11. Forbearance signifies the contractual obligation of the creditor to forbear during a given
period of time to require the debtor payment of an existing debt then due and payable. Such
forbearance of giving time for the payment of a debt is, in substance, a loan

12. Compounding interest is the addition of interest to the principal sum of a loan or deposit, or
in other words, interest on interest. It is the result of reinvesting interest, rather than paying it
out, so that interest in the next period is then earned on the principal sum plus previously
accumulated interest.

13. Accrued Interest refers to interest that has accumulated but has not been paid yet.
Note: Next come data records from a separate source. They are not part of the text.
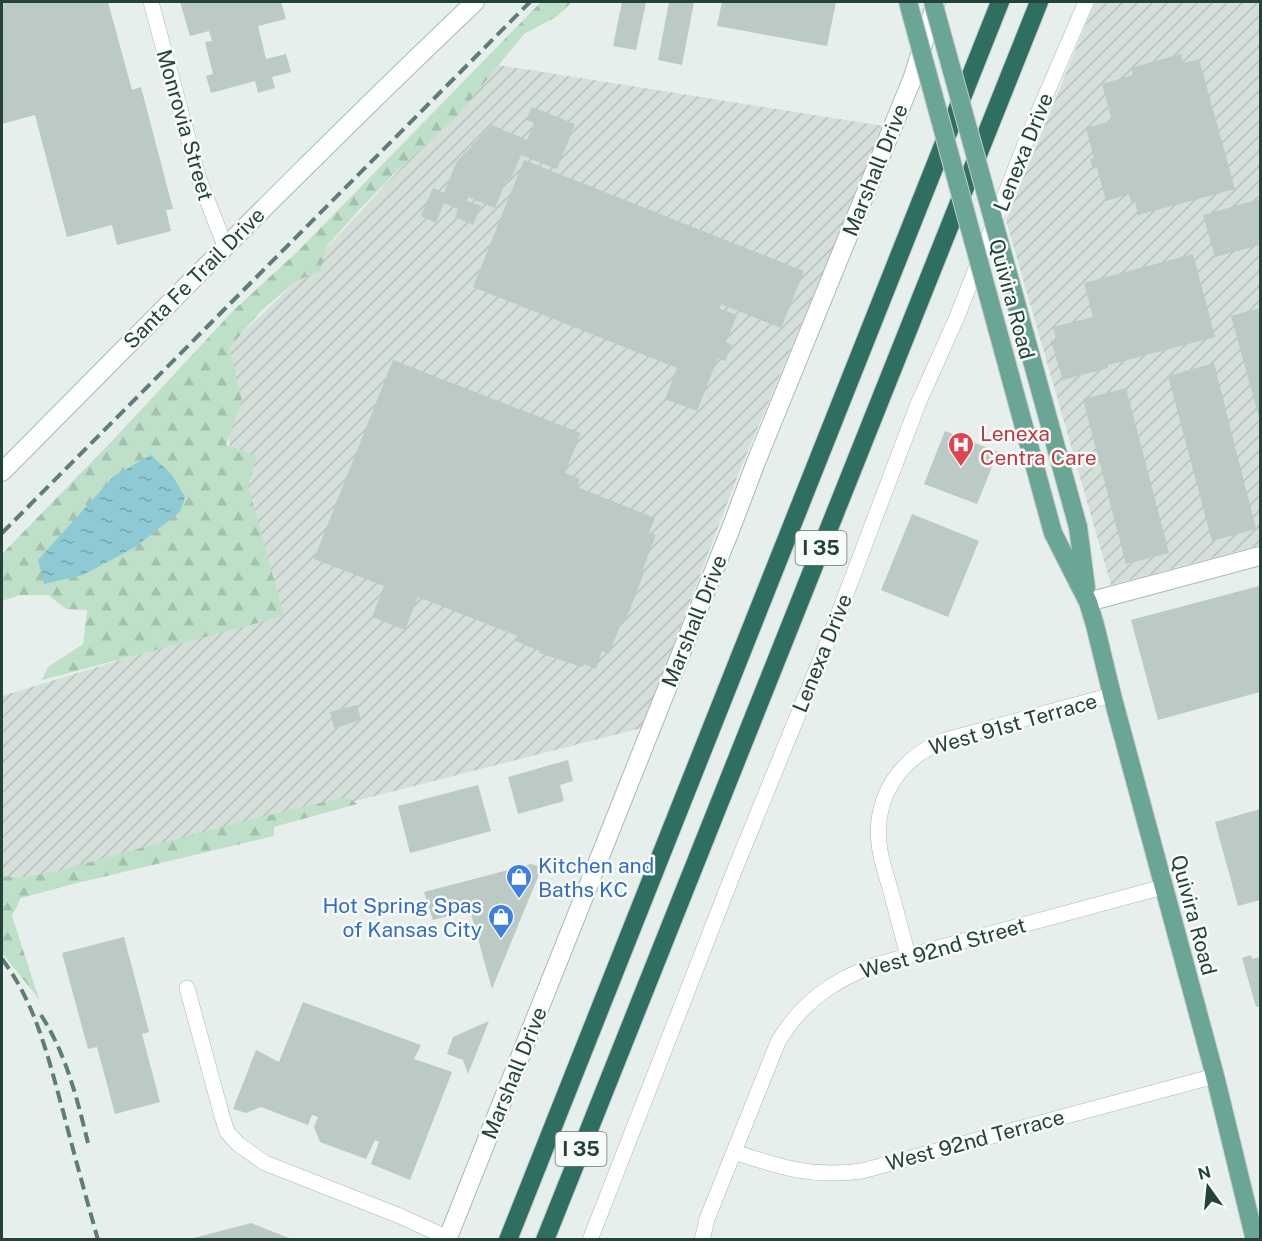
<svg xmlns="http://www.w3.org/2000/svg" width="1262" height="1241" font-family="'Public Sans',sans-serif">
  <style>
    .industrial { fill: url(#industrial-furrows) }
    .forest { fill: url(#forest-firs) }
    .water { fill: url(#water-ripples) }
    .building { fill: #bbcac4 }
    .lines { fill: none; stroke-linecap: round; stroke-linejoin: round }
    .street-casing { stroke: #a8b8b2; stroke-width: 16 }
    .secondary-casing { stroke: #a4bbb3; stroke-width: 20 }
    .primary-casing { stroke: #c2cac8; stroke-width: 20 }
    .highway-casing { stroke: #c2cac8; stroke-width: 20 }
    .street { stroke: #fff; stroke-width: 15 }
    .secondary { stroke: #fff; stroke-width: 18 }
    .primary { stroke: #6aa596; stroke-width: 18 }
    .highway { stroke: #2f6f62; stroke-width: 18 }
    .rail { stroke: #5f7d75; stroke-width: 4; stroke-dasharray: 12 6; stroke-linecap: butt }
    .primary-bridge-casing { stroke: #c2cac8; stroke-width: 20; stroke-linecap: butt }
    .primary-bridge { stroke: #6aa596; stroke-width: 18 }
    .labels { text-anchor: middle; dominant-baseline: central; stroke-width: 5; stroke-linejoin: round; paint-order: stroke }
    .shield { fill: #f7fbf9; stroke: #637a73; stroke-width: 1.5 }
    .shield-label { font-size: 20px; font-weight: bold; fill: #24423a }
    .street-label { font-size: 21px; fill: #24423a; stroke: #f7fbf9 }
    .health-label { font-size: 21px; fill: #be3a42; stroke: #f7fbf9; text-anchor: start }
    .shop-label { font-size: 21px; fill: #366cbe; stroke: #f7fbf9; text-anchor: start }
  </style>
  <defs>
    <pattern id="industrial-furrows" width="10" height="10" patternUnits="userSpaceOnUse" patternTransform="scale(1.5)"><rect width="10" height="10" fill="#d4dfda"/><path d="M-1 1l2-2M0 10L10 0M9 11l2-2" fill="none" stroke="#b6c1bc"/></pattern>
    <pattern id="forest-firs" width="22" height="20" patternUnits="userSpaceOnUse" patternTransform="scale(1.5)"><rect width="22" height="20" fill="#bfe0c8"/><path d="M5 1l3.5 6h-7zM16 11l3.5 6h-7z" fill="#a4c1ad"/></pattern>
    <pattern id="water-ripples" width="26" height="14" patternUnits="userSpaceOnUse" patternTransform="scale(1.5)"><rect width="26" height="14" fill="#8ec9d4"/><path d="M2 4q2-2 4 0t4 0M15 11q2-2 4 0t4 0" fill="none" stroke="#74a5ad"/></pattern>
  </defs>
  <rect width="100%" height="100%" fill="#e6efeb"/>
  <g class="industrial">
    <path d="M 1095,2 L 1260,2 L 1260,545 L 1111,585 L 1006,220 Z"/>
    <path d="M 498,65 L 884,126 L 738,475 L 642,728 L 5,890 L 2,877 L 2,696 L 278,612 L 229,443 L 229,346 L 284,293 Z"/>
  </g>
  <g class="forest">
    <path d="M 541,2 L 572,2 L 556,17 L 524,34 L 458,115 L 393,175 L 359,210 L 327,246 L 320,271 L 296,281 L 262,310 L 229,348 L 242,401 L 226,445 L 257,456 L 248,486 L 284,616 L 42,680 L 48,667 L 83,644 L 87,610 L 66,609 L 48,595 L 20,595 L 2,601 L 2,554 L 112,441 L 234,310 L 297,252 Z"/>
    <path d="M 348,797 L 357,804 L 274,827 L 274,836 L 69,885 L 21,898 L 12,916 L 39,999 L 2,953 L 2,876 C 35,882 88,862 122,853 C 197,834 272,813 348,797 Z"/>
  </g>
  <path class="water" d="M 151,455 L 172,475 L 185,497 L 180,512 L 135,547 L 83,575 L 44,584 L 38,560 L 114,476 Z"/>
  <g class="building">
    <path d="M 2,2 L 108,2 L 132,90 L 141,87 L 173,209 L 166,210 L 171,231 L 117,245 L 112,225 L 67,237 L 35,115 L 2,124 Z"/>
    <path d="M 180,2 L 281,2 L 286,19 L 258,26 L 266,59 L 286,54 L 291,72 L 272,77 L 275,88 L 258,93 L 255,81 L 211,93 L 206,76 L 213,74 L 205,42 L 212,41 L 209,31 L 190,36 Z"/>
    <path d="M 622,2 L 646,2 L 636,50 L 613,46 Z"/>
    <path d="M 669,2 L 694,2 L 682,65 L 658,60 Z"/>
    <path d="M 722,2 L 836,2 L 827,46 L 717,26 Z"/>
    <path d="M 1181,54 L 1183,63 L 1199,59 L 1235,189 L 1138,215 L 1135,201 L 1131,202 L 1129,194 L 1106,201 L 1097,168 L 1093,169 L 1090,159 L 1094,158 L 1086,128 L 1112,121 L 1102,84 L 1133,75 L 1131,68 Z"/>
    <path d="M 532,107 L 575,124 L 557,169 L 521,155 L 509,183 L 506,181 L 495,208 L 468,197 L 467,201 L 481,206 L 473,225 L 455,217 L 458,209 L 444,203 L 436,223 L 421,216 L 433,188 L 444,193 L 457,161 L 492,125 L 527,140 L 534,123 L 526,120 Z"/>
    <path d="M 524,160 L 804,271 L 781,328 L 721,304 L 720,309 L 737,315 L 726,342 L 732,345 L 725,361 L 718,358 L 697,411 L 665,399 L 677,368 L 473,287 Z"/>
    <path d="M 1260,199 L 1260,245 L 1215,257 L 1203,215 Z"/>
    <path d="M 1193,254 L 1215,337 L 1108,365 L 1108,368 L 1063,380 L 1051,341 L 1056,340 L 1053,327 L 1093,317 L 1084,283 Z"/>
    <path d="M 1260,308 L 1260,421 L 1231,316 Z"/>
    <path d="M 393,360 L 581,433 L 565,473 L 580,479 L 577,487 L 655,518 L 649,533 L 656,535 L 643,569 L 645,570 L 625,622 L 622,621 L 609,654 L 602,651 L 596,669 L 584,664 L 582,667 L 539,653 L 540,651 L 516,641 L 518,636 L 418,597 L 405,630 L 372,617 L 384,586 L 314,559 Z"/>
    <path d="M 1214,363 L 1256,529 L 1212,541 L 1168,376 Z"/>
    <path d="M 1126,388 L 1169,553 L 1126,564 L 1083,399 Z"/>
    <path d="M 945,431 L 998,452 L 977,504 L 924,484 Z"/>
    <path d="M 912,514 L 979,541 L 948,617 L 881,590 Z"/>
    <path d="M 1259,586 L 1260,692 L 1158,720 L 1131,620 Z"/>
    <path d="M 357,705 L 361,720 L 334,728 L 330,712 Z"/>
    <path d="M 568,760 L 573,781 L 560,785 L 564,801 L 518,814 L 508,777 Z"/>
    <path d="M 478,785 L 491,831 L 410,853 L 398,806 Z"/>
    <path d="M 1260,809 L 1260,900 L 1238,906 L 1215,822 Z"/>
    <path d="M 531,864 L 542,867 L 492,989 L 470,910 L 433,920 L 424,892 Z"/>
    <path d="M 124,937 L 149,1032 L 142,1034 L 160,1102 L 115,1114 L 97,1047 L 88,1049 L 62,953 Z"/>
    <path d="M 1251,955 L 1252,959 L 1260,957 L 1260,1006 L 1256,1007 L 1242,958 Z"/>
    <path d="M 303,1002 L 421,1045 L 414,1059 L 452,1072 L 410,1180 L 371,1164 L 379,1142 L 375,1140 L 366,1159 L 320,1142 L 314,1127 L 318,1117 L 312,1115 L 308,1125 L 261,1107 L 246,1113 L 233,1109 L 256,1050 L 279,1062 Z"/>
    <path d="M 489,1021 L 468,1074 L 463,1060 L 447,1054 L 453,1037 Z"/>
    <path d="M 251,1223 L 294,1240 L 190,1240 L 190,1239 Z"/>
  </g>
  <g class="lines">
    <defs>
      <g id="street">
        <path d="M 151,2 L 199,179 L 225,246"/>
        <path d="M 908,956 C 902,933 896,911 890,888 C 886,874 880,858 879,843 C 874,797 900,759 942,741 L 1112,695"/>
        <path d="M 187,988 L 222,1116 L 227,1132 L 238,1144 L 265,1163 L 400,1216 L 448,1238"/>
        <path d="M 734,1152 C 780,1167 812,1178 862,1171 L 1215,1076"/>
        <path d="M 590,1240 L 735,869 L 829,639 L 918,404 L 957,317 L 1029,134 L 1086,2"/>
        <path d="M 702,1240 L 707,1219 L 778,1042 C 801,1003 833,980 875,965 L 1163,887"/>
      </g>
      <g id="secondary">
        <path d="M 2,472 C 159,314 314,155 475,2"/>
        <path d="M 1088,602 L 1260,556"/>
        <path d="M 447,1240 L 733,523 L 756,462 L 913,77 L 936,2"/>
      </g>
      <g id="primary">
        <path d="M 1078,527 L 1086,588"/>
        <path d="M 1053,533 L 1088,602 L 1095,625 L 1112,695 L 1215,1076 L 1255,1240"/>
      </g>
      <g id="highway">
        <path d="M 508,1240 L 1000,2"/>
        <path d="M 545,1240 L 1039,2"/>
      </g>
    </defs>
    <use href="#street" class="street-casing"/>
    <use href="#secondary" class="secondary-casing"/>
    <use href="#primary" class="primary-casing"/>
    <use href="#highway" class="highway-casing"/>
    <use href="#street" class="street"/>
    <use href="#secondary" class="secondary"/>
    <use href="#primary" class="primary"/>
    <use href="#highway" class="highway"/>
    <g class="rail">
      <path d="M 2,533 L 530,2"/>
      <path d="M 2,959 C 36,1004 48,1057 63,1111 C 74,1154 86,1197 98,1240"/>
      <path d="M 41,1015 C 66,1054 77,1098 88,1143"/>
    </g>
    <defs>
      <g id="primary-bridge">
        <path d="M 908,2 L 1053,533"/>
        <path d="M 933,2 L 1078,527"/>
      </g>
    </defs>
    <use href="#primary-bridge" class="primary-bridge-casing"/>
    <use href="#primary-bridge" class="primary-bridge"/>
  </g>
  <defs>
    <symbol id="hospital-pin" viewBox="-11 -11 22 30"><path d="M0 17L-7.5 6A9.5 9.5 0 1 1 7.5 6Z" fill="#e0444e" stroke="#f7fbf9"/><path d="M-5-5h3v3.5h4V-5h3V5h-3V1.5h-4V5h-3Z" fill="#fff"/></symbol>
    <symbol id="shop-pin" viewBox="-11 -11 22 30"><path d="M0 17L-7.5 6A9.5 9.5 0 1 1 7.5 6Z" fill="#3f7fe0" stroke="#f7fbf9"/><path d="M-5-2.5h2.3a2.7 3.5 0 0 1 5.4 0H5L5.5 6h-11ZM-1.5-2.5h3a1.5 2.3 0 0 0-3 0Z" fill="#fff"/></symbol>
  </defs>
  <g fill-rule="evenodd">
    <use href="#hospital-pin" x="946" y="430" width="30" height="40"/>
    <use href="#shop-pin" x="504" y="862" width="30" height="40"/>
    <use href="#shop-pin" x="486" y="902" width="30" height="40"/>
  </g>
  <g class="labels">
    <g class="shield">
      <rect x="795.5" y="531" width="51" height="34" rx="4.5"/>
      <rect x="555.5" y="1132" width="51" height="34" rx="4.5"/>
    </g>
    <g class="shield-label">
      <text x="821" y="548">I 35</text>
      <text x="581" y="1149">I 35</text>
    </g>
    <g class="street-label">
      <text transform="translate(185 125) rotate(74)">Monrovia Street</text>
      <text transform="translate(1023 152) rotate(-68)">Lenexa Drive</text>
      <text transform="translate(875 170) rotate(-68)">Marshall Drive</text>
      <text transform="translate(194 278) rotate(-45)">Santa Fe Trail Drive</text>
      <text transform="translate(1012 299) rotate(75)">Quivira Road</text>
      <text transform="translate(694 621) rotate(-68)">Marshall Drive</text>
      <text transform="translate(822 653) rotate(-68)">Lenexa Drive</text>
      <text transform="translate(1013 724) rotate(-16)">West 91st Terrace</text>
      <text transform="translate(1194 915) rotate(75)">Quivira Road</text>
      <text transform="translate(943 948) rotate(-16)">West 92nd Street</text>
      <text transform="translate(514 1073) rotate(-68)">Marshall Drive</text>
      <text transform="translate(975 1140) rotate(-15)">West 92nd Terrace</text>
    </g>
    <g class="health-label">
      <text x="980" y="433">Lenexa<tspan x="980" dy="24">Centra Care</tspan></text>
    </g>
    <g class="shop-label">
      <text x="538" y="865">Kitchen and<tspan x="538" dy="24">Baths KC</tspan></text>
      <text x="482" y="905" text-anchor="end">Hot Spring Spas<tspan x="482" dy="24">of Kansas City</tspan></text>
    </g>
  </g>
  <rect width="1262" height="1241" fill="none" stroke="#24423a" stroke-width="6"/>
  <g transform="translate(1208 1187) rotate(345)" stroke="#f7fbf9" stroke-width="4.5" paint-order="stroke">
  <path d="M0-4.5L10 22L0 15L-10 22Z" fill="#24423a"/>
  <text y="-9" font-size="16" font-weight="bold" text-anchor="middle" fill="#24423a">N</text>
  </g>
</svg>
Yes, accrued interest can earn compound interest, which must be in writing.

14. The General Rule on earning of compound interest on accrued interest is:

Accrued interest shall not earn interest, except when (a) judicially demanded; and (b) there
is an Express Stipulation (also called as Compounding Interest), where the parties agree
that accrued interest shall be added to the principal and the resulting total amount shall earn
interest. Moreover, a stipulation as to compounding interest must be in writing.

15. Usury Law is a regulation governing the amount of interest that can be charged on a
loan. Moreover, specifically target the practice of charging excessively high rates on loans by
setting caps on the maximum amount of interest that can be levied. This law is designed to
protect consumers.

The interest ceilings set by the Usury Law are no longer in force, it has been held that PD
No. 1684 and CB Circular No. 905 merely allow contracting parties to stipulate freely on
any adjustment in the interest rate on a loan or forbearance of money but do not authorize
a unilateral increase of the interest rate by one party without the other's consent.

16. The said 6% per annum is considered a Usurious rate.

The legal rate of interest provided for under the Usury Law, as now implemented by Circular
No. 799, applies to (a) loans, (b) forbearances and (c) judgments involving loans or
forbearances, just compensation and insurance claims.